Fondly called Tafa Balogun, the Ila-Orogun (Osun state) born police officer rose from Assistant Superintendent of Police (ASP), Principal Staff Officer (PSO) to former IGP, Muhammadu Gambo, Deputy Commission of Police in Edo State, Commissioner of Police in Delta, Rivers and Abia state and later AIG Zone One, Kano, to become Nigeria’s 11th indigenous IGP in 2002 at age 55. 

It took him 29 years to get there, but his 32 years police career came crashing down in less than a year.

The scandal

In late 2004, Tafa Balogun started appearing conspicuously on the front pages of newspapers, not for the exploits of his officers but the wrong reasons.

The police chief was in the news for massive corruption allegations, which included taking bribes from politicians and criminals and diversion of police funds to private accounts. He was accused of stealing and laundering of over $100 million from the Police coffers.

It was not the era of social media where young Nigerians could trend hashtags to call for his removal. But the noise about Tafa in the media was deafening. It became an embarrassment to the government and he was forced to resign in January 2005.

“I called him and said, Tafa, why do you have to destroy your name and career even though you will forever enjoy your privilege and salary as a former IGP for life?” Obasanjo said in 2017.

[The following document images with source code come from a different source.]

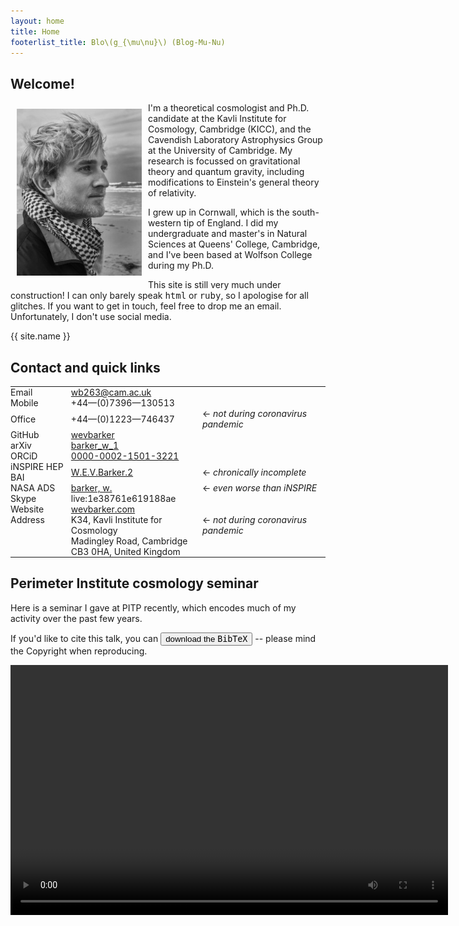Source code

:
```yaml
---
layout: home 
title: Home 
footerlist_title: Blo\(g_{\mu\nu}\) (Blog-Mu-Nu)
---
```

<head>
<style>
.table-no-padding td {
    padding: 0px;
}
</style>
</head>
<h2>
Welcome!
</h2>
<img src="assets/index/photo.jpg" width=200px alt="Cornwall is 69.1% coast, 25.9% tin mines and 4.9% habitable land. Photo courtesy of my father." title="Cornwall is 69.1% coast, 25.9% tin mines and 4.9% habitable land. Photo courtesy of my dad." vspace="10" hspace="10" align="left" />
<p>
    I'm a theoretical cosmologist and Ph.D. candidate at the Kavli Institute for Cosmology, Cambridge (KICC), and the Cavendish Laboratory Astrophysics Group at the University of Cambridge. My research is focussed on gravitational theory and quantum gravity, including modifications to Einstein's general theory of relativity. 
</p>
<p>
I grew up in Cornwall, which is the south-western tip of England. I did my undergraduate and master's in Natural Sciences at Queens' College, Cambridge, and I've been based at Wolfson College during my Ph.D.
</p>
<p>
This site is still very much under construction! I can only barely speak <tt>html</tt> or <tt>ruby</tt>, so I apologise for all glitches. If you want to get in touch, feel free to drop me an email. Unfortunately, I don't use social media.
</p>

{{ site.name }}
<h2>
Contact and quick links
</h2>
<table class="table-no-padding">
<tr>
<td>Email</td>
<td><a href="mailto:wb263@cam.ac.uk">wb263@cam.ac.uk</a></td>
</tr>
<tr>
<td>Mobile</td>
<td>+44&mdash;(0)7396&mdash;130513</td>
</tr>
<tr>
<td>Office</td>
<td>+44&mdash;(0)1223&mdash;746437</td>
<td style="horizontal-align: left">&larr; <em>not during coronavirus pandemic</em></td>
</tr>
<tr>
<td>GitHub</td>
<td><a href="https://github.com/wevbarker">wevbarker</a></td>
</tr>
<tr>
<td>arXiv</td>
<td><a href="https://arxiv.org/a/barker_w_1">barker_w_1</a></td>
</tr>
<tr>
<td>ORCiD</td>
<td>
<a href="https://orcid.org/0000-0002-1501-3221">0000-0002-1501-3221</a>
</td>
</tr>
<tr>
<td>iNSPIRE HEP BAI</td>
<td>
<a href="https://inspirehep.net/authors/1839147?ui-citation-summary=true">W.E.V.Barker.2</a>
</td>
<td style="horizontal-align: left">&larr; <em>chronically incomplete</em></td>
</tr>
<tr>
<td>NASA ADS</td>
<td>
<a href="https://ui.adsabs.harvard.edu/search/q=author%3A%22barker%2C%20w.%22&sort=date%20desc%2C%20bibcode%20desc&p_=0">barker, w.</a>
</td>
<td style="horizontal-align: left">&larr; <em>even worse than iNSPIRE</em></td>
</tr>
<tr>
<td>Skype</td>
<td>live:1e38761e619188ae</td>
</tr>
<tr>
<td>Website</td>
<td><a href="http://www.wevbarker.com">wevbarker.com</a></td>
</tr>
<tr>
<td style="vertical-align: top;">Address</td>
<td>
K34, Kavli Institute for Cosmology<br />
Madingley Road, Cambridge<br />
CB3 0HA, United Kingdom
</td>
<td style="vertical-align: top; horizontal-align: left;">&larr; <em>not during coronavirus pandemic</em></td>
</tr>
</table>

<h2>Perimeter Institute cosmology seminar</h2>
<p>
Here is a seminar I gave at PITP recently, which encodes much of my activity over the past few years.
</p>
<p>
If you'd like to cite this talk, you can <a href="/assets/talks/pitp.bib" download><button type="button">download the <tt>BibTeX</tt></button></a> -- please mind the Copyright when reproducing.
</p>
<video width="700" height="400" preload="metadata" controls autoplay loop>
  <source src="assets/talks/20120009.mp4#t=2.5" type="video/mp4">
  Your browser does not support the video tag.
</video>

“On a particular day, Balogun was at the villa to see me; Ribadu, was also around and threatened to arrest him over the report. I had a hunch that Nuhu may leak the report to the press as he was close to them. I immediately called Balogun to give his letter of resignation. I told him if I don’t get the letter in 30 minutes, I will dismiss you.”

After his resignation, Tafa was arrested and charged by the EFCC for ₦5 billion in official corruption. Knowing the odds were against him with overwhelming evidence, he made a plea bargain, and in December 2005, a Federal High Court in Abuja sentenced him to six months in jail. 

Justice Binta Nyako, in her ruling, said Balogun was a first-time offender and had “shown remorse”.

He was ordered to pay ₦4 million and forfeit assets worth $150 million to the government. After spending part of his jail term at the Abuja National Hospital, he was released in February 2006.

He may not have gotten the kind of sentence many expected, but seeing the country’s former police chief in handcuffs as he was being hauled before the court by junior police officers was chilling for many Nigerians.

Life after jail

In October 2015, the EFCC said Balogun forfeited ₦2,258,100,516.87 in 11 bank accounts, including accruing interest.

In 2020, a Presidential panel which probed the suspended acting EFCC Chairman, Ibrahim Magu, reopened Tafa Balogun’s case file.

Tafa’s case and seizure of assets were reportedly handled by Magu dating when he was in the Economic Governance Unit of the EFCC.

To his credit, under Tafa’s three years tenure as IGP, over 1,200 police officers were reportedly dismissed for acts bordering on official corruption.

According to a November 2005 report in Nigeria’s Independent newspaper, “between 2002 and 2004, the Nigeria Police arrested a total of 19,135 robbery suspects and recovered 2,148 stolen vehicles. 170,000 policemen were promoted, more than the promotions that had been carried out in the force from 1930 when the Nigeria Police force was founded”.

While much has changed in the years since Tafa Balogun left office as the IGP, some critical aspects have not – there is still widespread corruption in the police system, and police brutality is still prevalent.

After serving his jail term, Tafa Balogun reportedly retired to a luxury home in a high-end Lagos neighbourhood. In November 2020, he was conferred a traditional chieftaincy title of ‘Oluomo of Igbominaland’ by all first-class Igbomina traditional rulers in Kwara and Osun states.